Well, my honest advice if you want to do it on your own is to investigate a "Quota" Work Permit. Otherwise, "to get a job in SA, you have to be in SA" is my usual sentence.

Working here in South Africa remotely is something that many people do, just make sure to pay your taxes correctly and legally.

Good luck!


----------



## Crabbit (Feb 17, 2013)

Thanks for the swift advice.

I will get cracking on booking my next trip, and work from within.

I will stick around, so I hope to follow up with progress


----------



## Crabbit (Feb 17, 2013)

Found an interesting point of reference for people in the same boat as myself:

Part of the Quota Permit is the 'all clear' from the SAQA. Since I've worked in the industry for 12 years, my (level of) knowledge is not based on my schooling. How would this go about?



> If I have enough experience in one of the fields but no formal qualifications, can I still apply for a quota work permit?
> 
> You need to meet all the requirements of the scarce skills quota permit. If not you may consider applying for general work permit.


----------



## LegalMan (Dec 26, 2012)

Crabbit - I have never seen a Quota permit go through without SAQA and an actual qualification. In South Africa there is something called QBE (Qualified By Experience), but it applies in SA only and usually to previously disadvantaged people.


----------



## Crabbit (Feb 17, 2013)

The information I posted came directly from the DHA website, under the Scarce Skills & Work Permit Quotas bit.

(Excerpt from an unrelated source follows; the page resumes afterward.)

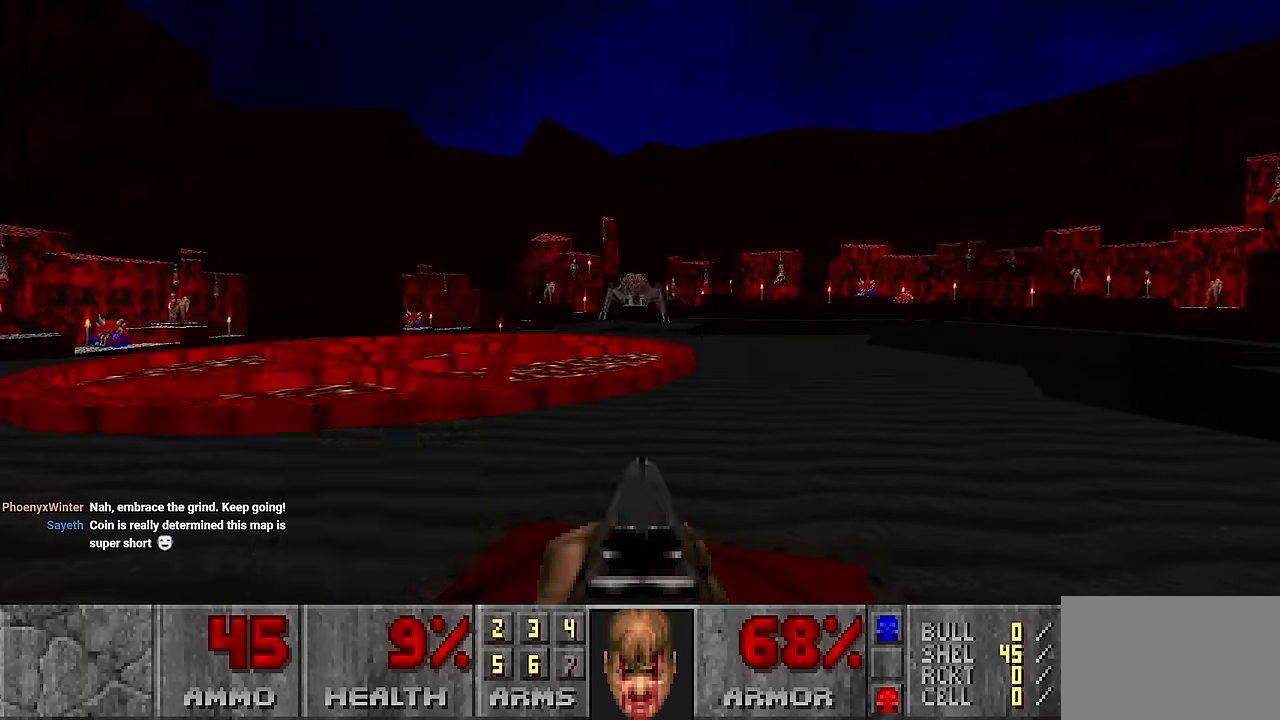
{"keys": [], "mouse": ["left"], "events": []}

I'll poke around further and contact DHA to see what they say. 

Little bit confused, tho, as in my field, in-work qualifications are not counted for with SAQA, which leaves my original College degree, which is more than a decade old.


----------



## LegalMan (Dec 26, 2012)

The information you posted simply means that you must qualify for the Quota/Scarce Skills Work Permit, or else apply for a General Work Permit, and doesn't really answer the question above it.


----------



## paraskumar0730 (Jul 8, 2013)

Hey Crabbit

I just applied for exceptional skills work permit today. Here is some piece of information for u - 
1. SAQA will only evaluate your Academic qualification.
2. You have to give evidence that you hold exceptional skills. For eg - I am also a software engineer working as an MSBI developer. So, I provided them technical skills reference letter from my employers and provided them certification proofs (Microsoft and Oracle certification).

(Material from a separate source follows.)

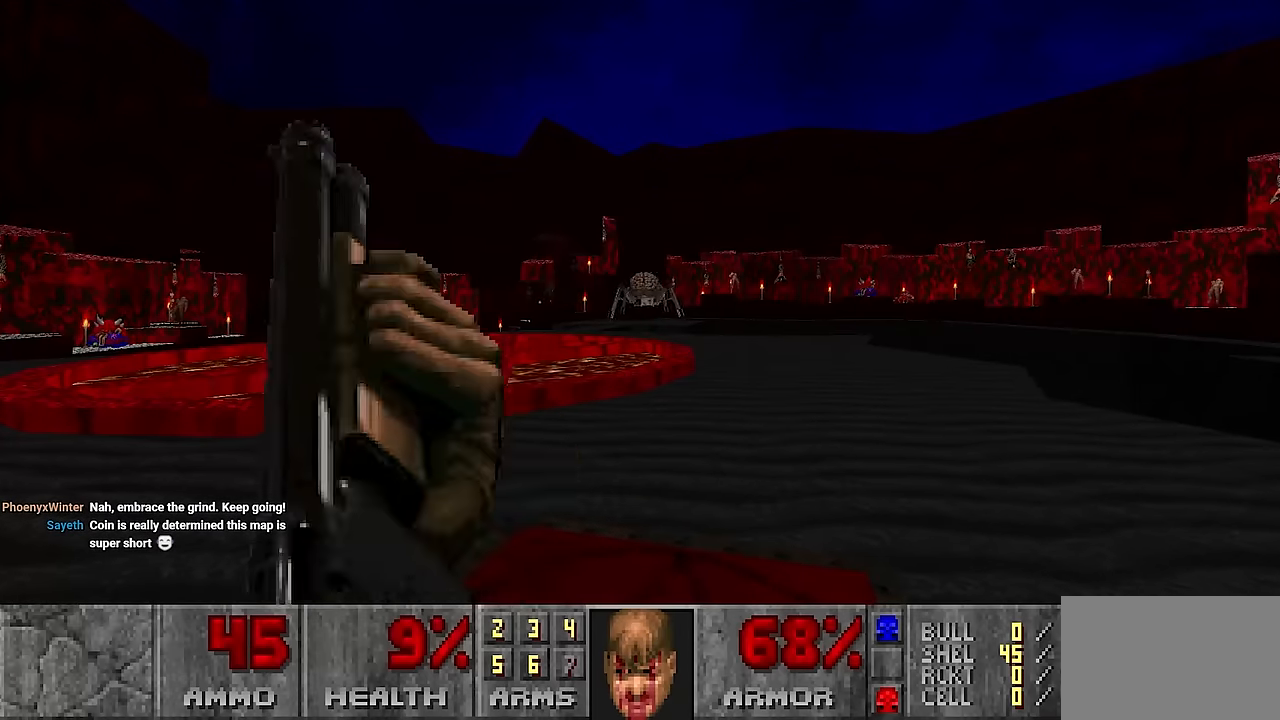
{"keys": [], "mouse": ["left"], "events": []}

But if you don't have either of them, then just go and register on 'South Africa Computer Society' and provide the embassy the proof that u are a member of South African society. 

Hope that will help you as I got mad in searching out this information as Immigration officer was not willing to provide any sort of information.


----------



## paraskumar0730 (Jul 8, 2013)

Go for Legal Man's advice..


----------